*Prompt*:
Write out exactly the lines from the line that contains "Contrast-enhanced abdominal CT" through the final line of the listing below, and no others.

*Entries shown*:

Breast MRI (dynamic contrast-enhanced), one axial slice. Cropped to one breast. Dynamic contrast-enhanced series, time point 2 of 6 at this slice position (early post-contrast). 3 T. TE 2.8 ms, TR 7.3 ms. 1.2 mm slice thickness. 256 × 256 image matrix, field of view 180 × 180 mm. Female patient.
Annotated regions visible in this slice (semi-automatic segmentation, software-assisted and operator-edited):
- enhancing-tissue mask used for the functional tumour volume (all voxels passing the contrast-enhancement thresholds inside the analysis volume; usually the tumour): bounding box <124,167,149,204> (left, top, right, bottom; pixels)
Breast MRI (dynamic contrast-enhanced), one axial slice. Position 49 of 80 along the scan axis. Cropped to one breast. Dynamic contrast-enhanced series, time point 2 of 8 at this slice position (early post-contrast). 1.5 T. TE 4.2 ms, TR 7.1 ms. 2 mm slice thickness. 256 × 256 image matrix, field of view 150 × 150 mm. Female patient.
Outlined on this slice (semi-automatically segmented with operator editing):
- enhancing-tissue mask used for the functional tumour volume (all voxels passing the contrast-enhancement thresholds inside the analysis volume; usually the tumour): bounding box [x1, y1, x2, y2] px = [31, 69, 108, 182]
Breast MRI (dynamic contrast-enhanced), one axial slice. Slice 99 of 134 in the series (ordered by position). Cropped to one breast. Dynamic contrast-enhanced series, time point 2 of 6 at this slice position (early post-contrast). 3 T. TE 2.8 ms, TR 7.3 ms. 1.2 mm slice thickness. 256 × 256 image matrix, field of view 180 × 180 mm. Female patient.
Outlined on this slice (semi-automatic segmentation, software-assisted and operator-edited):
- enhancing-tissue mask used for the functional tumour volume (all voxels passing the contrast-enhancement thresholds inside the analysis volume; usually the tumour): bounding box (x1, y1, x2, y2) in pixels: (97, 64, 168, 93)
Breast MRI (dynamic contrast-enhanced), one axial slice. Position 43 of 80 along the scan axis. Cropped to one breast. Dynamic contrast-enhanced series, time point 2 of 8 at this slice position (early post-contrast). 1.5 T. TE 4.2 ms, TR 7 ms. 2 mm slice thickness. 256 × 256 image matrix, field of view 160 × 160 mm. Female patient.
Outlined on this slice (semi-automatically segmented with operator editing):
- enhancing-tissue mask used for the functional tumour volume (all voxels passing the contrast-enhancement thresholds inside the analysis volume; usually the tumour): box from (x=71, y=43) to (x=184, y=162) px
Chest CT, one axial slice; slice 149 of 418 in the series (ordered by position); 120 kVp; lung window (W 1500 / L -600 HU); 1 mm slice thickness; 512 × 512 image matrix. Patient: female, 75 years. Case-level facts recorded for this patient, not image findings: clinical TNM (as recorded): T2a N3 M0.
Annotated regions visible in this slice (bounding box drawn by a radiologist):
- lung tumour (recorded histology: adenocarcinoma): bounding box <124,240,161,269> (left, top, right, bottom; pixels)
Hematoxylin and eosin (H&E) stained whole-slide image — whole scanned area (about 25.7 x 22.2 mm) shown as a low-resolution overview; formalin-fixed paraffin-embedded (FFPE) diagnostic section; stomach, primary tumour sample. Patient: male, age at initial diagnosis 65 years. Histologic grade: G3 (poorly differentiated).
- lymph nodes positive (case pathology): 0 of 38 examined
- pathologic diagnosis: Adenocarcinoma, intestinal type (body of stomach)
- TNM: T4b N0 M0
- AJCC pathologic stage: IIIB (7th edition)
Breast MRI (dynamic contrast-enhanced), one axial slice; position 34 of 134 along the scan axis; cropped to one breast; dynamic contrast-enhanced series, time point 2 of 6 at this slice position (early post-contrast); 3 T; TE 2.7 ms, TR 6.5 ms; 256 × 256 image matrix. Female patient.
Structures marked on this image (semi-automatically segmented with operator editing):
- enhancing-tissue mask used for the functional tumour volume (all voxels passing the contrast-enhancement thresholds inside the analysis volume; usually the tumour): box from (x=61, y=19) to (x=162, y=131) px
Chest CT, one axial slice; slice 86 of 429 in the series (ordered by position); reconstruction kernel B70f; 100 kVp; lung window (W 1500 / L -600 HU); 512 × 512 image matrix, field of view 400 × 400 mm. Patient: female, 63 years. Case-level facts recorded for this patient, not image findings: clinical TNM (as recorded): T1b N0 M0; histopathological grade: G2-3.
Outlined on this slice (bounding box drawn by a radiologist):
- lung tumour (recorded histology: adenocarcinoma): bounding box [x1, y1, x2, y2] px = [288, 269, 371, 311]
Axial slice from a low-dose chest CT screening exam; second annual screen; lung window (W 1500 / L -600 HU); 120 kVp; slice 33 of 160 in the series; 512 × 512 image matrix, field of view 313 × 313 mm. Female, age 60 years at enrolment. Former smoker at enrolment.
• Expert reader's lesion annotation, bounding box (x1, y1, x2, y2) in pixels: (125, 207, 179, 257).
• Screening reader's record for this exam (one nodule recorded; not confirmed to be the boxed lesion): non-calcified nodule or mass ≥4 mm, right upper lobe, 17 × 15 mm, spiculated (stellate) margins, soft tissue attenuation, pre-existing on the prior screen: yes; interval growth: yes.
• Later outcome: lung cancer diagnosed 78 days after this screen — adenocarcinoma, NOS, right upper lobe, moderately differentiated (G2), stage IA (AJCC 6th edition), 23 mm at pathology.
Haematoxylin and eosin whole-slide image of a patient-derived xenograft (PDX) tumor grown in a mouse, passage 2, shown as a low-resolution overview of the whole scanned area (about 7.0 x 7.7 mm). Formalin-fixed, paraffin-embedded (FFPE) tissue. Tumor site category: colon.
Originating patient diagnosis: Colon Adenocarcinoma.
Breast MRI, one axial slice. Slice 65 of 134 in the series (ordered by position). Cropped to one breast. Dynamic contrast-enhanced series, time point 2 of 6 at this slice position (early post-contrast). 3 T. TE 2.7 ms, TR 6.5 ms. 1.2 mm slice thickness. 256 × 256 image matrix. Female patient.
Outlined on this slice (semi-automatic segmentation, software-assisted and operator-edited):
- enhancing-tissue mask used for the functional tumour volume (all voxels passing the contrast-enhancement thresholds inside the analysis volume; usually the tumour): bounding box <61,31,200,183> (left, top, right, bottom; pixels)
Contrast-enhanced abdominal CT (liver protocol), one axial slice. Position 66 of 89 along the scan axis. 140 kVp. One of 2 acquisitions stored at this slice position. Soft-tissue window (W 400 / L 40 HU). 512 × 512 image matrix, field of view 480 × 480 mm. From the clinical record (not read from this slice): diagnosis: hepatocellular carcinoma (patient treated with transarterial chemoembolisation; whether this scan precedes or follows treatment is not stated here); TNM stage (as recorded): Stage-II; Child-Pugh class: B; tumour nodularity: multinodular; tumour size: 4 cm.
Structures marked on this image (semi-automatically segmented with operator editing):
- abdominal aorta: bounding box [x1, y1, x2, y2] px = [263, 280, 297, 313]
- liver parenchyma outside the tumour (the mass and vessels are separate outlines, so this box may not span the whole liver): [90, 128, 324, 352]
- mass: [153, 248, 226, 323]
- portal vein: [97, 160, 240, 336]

*Answer box*:
Contrast-enhanced abdominal CT (liver protocol), one axial slice. Position 66 of 89 along the scan axis. 140 kVp. One of 2 acquisitions stored at this slice position. Soft-tissue window (W 400 / L 40 HU). 512 × 512 image matrix, field of view 480 × 480 mm. From the clinical record (not read from this slice): diagnosis: hepatocellular carcinoma (patient treated with transarterial chemoembolisation; whether this scan precedes or follows treatment is not stated here); TNM stage (as recorded): Stage-II; Child-Pugh class: B; tumour nodularity: multinodular; tumour size: 4 cm.
Structures marked on this image (semi-automatically segmented with operator editing):
- abdominal aorta: bounding box [x1, y1, x2, y2] px = [263, 280, 297, 313]
- liver parenchyma outside the tumour (the mass and vessels are separate outlines, so this box may not span the whole liver): [90, 128, 324, 352]
- mass: [153, 248, 226, 323]
- portal vein: [97, 160, 240, 336]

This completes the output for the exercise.